Komunitas pehobi sekaligus pelomba di Yogyakarta memiliki posisi yang relatif sama antara penggemar yang tergabung dalam paguyuban dengan
penggemar yang bersifat perorangan. Kondisi ini berbeda dengan di Surabaya, di mana komunitas pehobi sekaligus pelomba dipresentasikan oleh penggemar di
paguyuban. Di Yogyakarta keberadaan paguyuban penggemar burung tidak sesemarak di Surabaya. Oleh karena itu, event-event yang menjadi tempat
bertemunya komunitas penggemar burung berkicau, yaitu event latihan burung dan lomba burung banyak diikuti oleh kalangan komunitas perorangan. Untuk
event lomba burung, penggemar burung yang berpartisipasi mengikuti event lomba burung di Yogyakarta justru sebagian besar berasal dari daerah lain di
sekitar Yogyakarta, seperti Semarang, Banjarnegara, Klaten, bahkan Surabaya. Komunitas penangkar di Yogyakarta tidak banyak berbeda dengan di
Surabaya. Secara kuantitas jumlah mereka masih sangat terbatas, hanya beberapa penggemar saja yang memilih menangkarkan burung untuk kepentingan hobinya
sendiri atau untuk diperjualbelikan. Di Yogyakarta, penangkar burung juga memiliki spesifikasi jenis burung yang ditangkarkan, misalnya anis merah.

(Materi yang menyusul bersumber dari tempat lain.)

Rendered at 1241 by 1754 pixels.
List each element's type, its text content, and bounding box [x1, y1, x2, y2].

Kegiatan penangkaran burung dapat dijadikan sebagai sumber penghasilan rumahtangga yang utama maupun alternatif. Hingga saat ini pengelolaan
penangkaran di Yogyakarta masih berada pada level relatif kecil yang dilakukan secara perorangan. Model pengelolaan, pengetahuan dan informasi dilakukan
melalui sistem jaringan diantara mereka dalam hubungan pertemanan dan juga keluarga.

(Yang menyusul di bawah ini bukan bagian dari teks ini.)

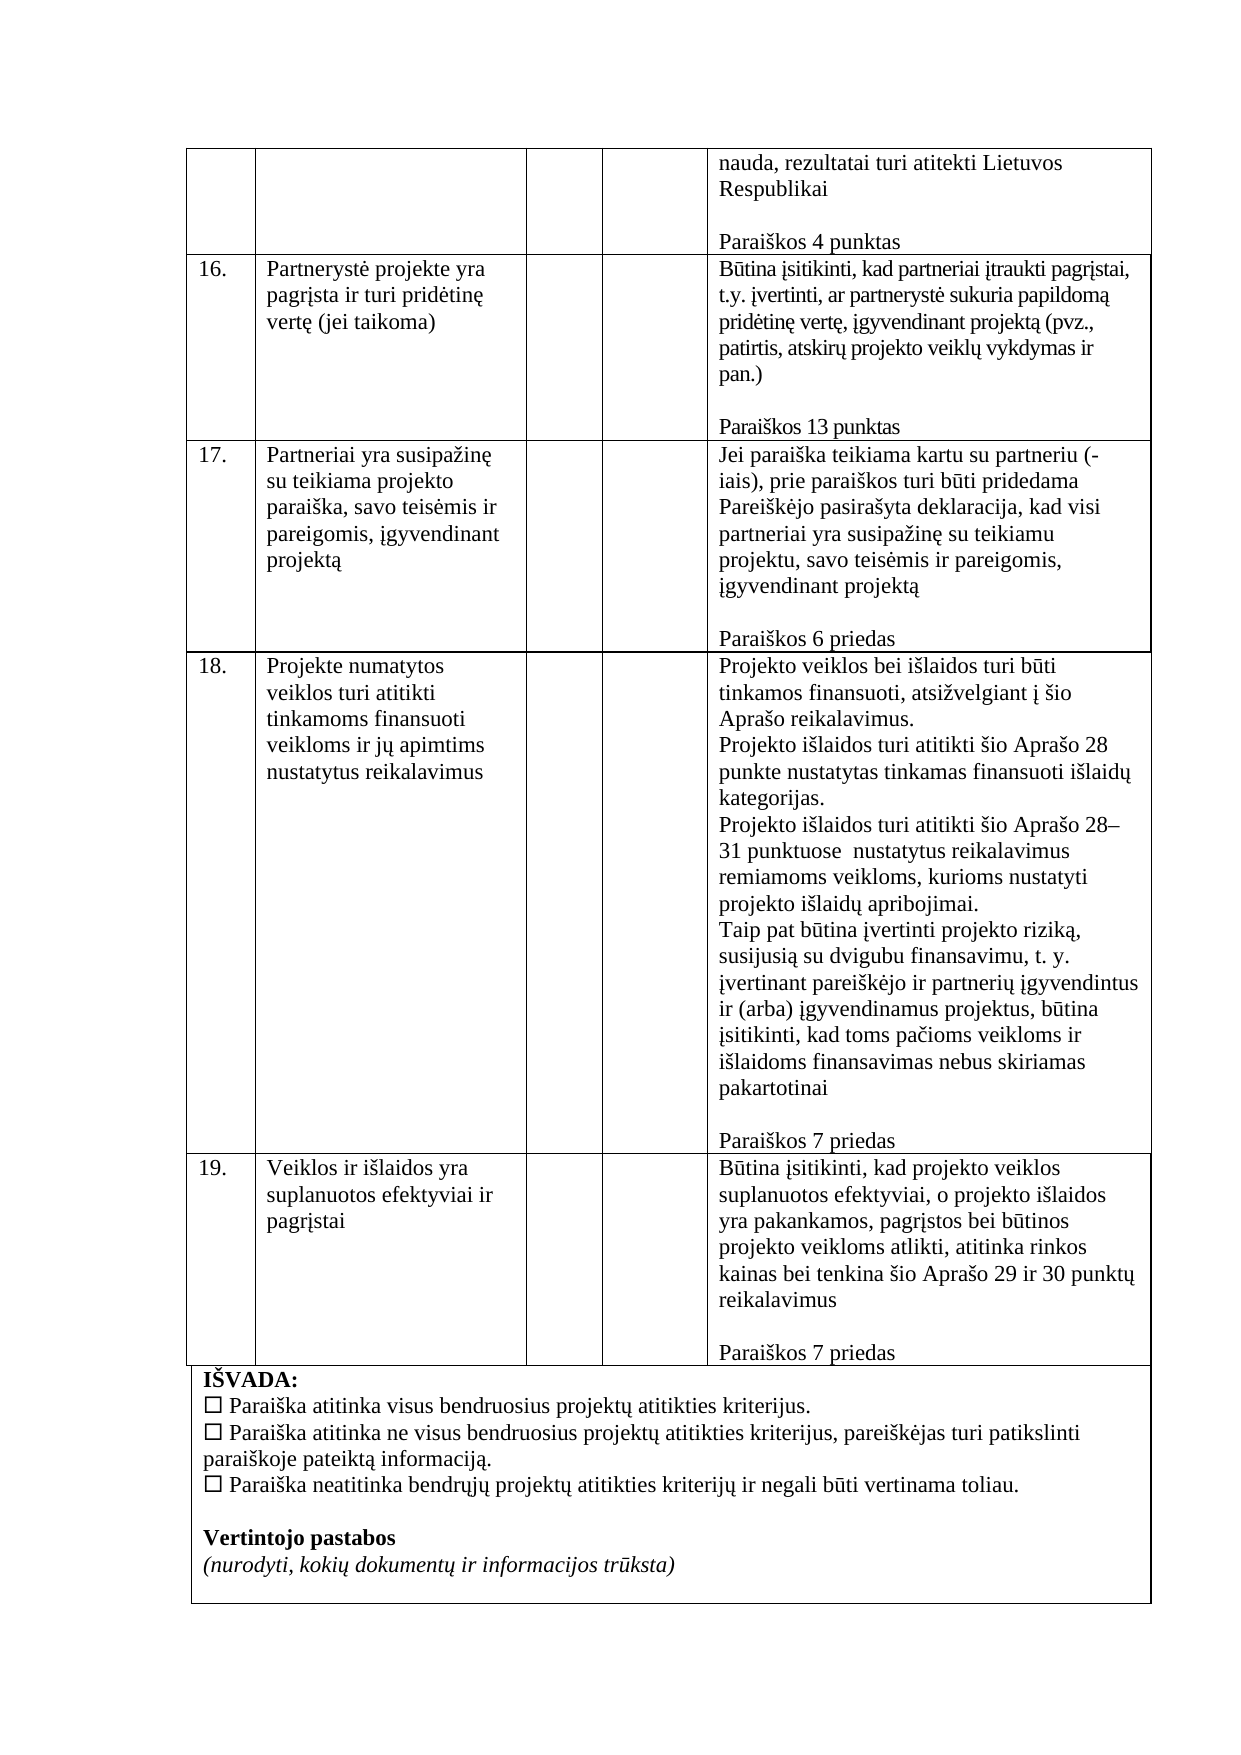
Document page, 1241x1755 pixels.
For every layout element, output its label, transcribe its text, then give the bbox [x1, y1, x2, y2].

Pak I: Penangkar Burung di Yogyakarta Pak I merupakan salah satu penggemar burung yang mengembangkan kegiatan penangkaran burung di
Surabaya. Jenis burung yang ditangkarkan adalah kenari. Hal ini dilakukan sebagai kegiatan sampingan beliau selain pekerjaan utama sebagai karyawan pekerja. Kegiatan menangkarkan burung dijadikan Pak I
sebagai alternatif mata pencaharian bagi keluarganya. Penangkaran burung dinilai sebagai salah satu kegiatan yang cukup potensial untuk dikembangkan seiring dengan semakin maraknya kegiatan yang
berkaitan dengan burung berkicau, yaitu lomba burung. Penangkaran burung yang dimiliki Pak I masih tidak terlalu besar, hanya sekitar 20 burung yang beliau tangkarkan. Hasil penangkaran biasanya beliau jual
kepada penggemar burung lainnya di Yogyakarta. Pengetahuan mengenai penangkaran burung didapatkan secara otodidak dari informasi komunitas
penggemar lainnya. Proses pembelajaran mengenai pengetahuan tentang menangkar burung didapatkan dalam kegiatan-kegiatan berkumpulnya para komunitas penggemar burung di Yogyakarta, baik dalam
kegiatan rutin birdclub maupun kegiatan rutin latihan burung. Dari kegiatan ini Pak I mendapatkan dua hal sekaligus, yaitu pertama penyaluran hobinya menggemari burung dan keuntungan ekonomi dari kegiatan
tersebut. Dengan adanya trend atau kecenderungan yang mengarah pada pengembangan penangkaran di tingkat komunitas penggemar burung, Pak I semakin yakin untuk terus mengembangkan kegiatan
penangkarannya sebagai salah satu altenatif sumber nafkah bagi keluarganya.
Sebagian dari komunitas penangkar ada yang menjadi pehobi sekaligus pelomba. Event lomba burung menjadi media yang efektif pemasaran burung dari
hasil penangkaran yang dilakukan. Yang didapatkan dari event lomba oleh
seorang penangkar burung tidak hanya prestise ekonomi dalam bentuk harga jual tinggi burung yang dimilikinya, akan tetapi juga prestise sosial dalam bentuk
pengakuan tentang pengetahuannya dalam menangkarkan burung sekaligus juga prestise dalam bentuk keseganan dalam setiap event lomba burung yang diikuti.